Exercise details: The reply is to be an exact repetition of the entries that follow, with each picture left out.

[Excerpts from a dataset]
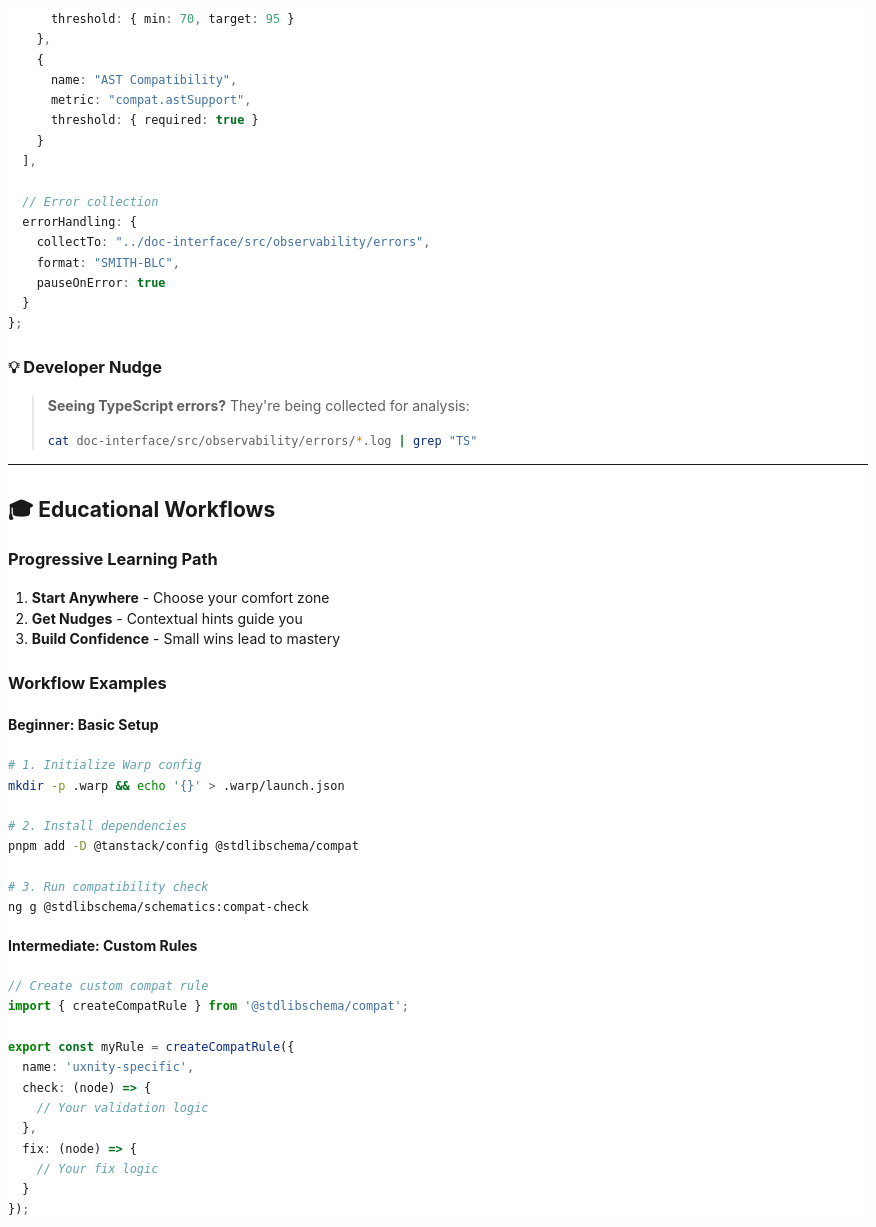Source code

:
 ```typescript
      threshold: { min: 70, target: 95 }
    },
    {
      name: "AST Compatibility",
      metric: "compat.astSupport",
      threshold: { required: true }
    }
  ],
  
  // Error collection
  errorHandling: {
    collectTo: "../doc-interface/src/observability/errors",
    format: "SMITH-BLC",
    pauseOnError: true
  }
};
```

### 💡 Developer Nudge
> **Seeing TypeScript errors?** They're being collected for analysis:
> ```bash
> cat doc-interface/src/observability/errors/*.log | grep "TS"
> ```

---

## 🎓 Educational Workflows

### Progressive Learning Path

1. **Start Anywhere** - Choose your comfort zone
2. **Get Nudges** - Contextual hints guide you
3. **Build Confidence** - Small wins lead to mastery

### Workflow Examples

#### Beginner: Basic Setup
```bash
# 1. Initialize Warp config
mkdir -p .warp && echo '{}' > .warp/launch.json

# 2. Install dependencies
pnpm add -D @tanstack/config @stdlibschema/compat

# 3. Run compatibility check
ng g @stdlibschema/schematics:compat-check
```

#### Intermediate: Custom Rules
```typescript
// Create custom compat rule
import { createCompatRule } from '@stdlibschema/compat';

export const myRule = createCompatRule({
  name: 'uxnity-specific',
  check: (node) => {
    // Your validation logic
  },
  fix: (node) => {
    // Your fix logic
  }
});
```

Output:
Source code

:
 ```typescript
      threshold: { min: 70, target: 95 }
    },
    {
      name: "AST Compatibility",
      metric: "compat.astSupport",
      threshold: { required: true }
    }
  ],
  
  // Error collection
  errorHandling: {
    collectTo: "../doc-interface/src/observability/errors",
    format: "SMITH-BLC",
    pauseOnError: true
  }
};
```

### 💡 Developer Nudge
> **Seeing TypeScript errors?** They're being collected for analysis:
> ```bash
> cat doc-interface/src/observability/errors/*.log | grep "TS"
> ```

---

## 🎓 Educational Workflows

### Progressive Learning Path

1. **Start Anywhere** - Choose your comfort zone
2. **Get Nudges** - Contextual hints guide you
3. **Build Confidence** - Small wins lead to mastery

### Workflow Examples

#### Beginner: Basic Setup
```bash
# 1. Initialize Warp config
mkdir -p .warp && echo '{}' > .warp/launch.json

# 2. Install dependencies
pnpm add -D @tanstack/config @stdlibschema/compat

# 3. Run compatibility check
ng g @stdlibschema/schematics:compat-check
```

#### Intermediate: Custom Rules
```typescript
// Create custom compat rule
import { createCompatRule } from '@stdlibschema/compat';

export const myRule = createCompatRule({
  name: 'uxnity-specific',
  check: (node) => {
    // Your validation logic
  },
  fix: (node) => {
    // Your fix logic
  }
});
```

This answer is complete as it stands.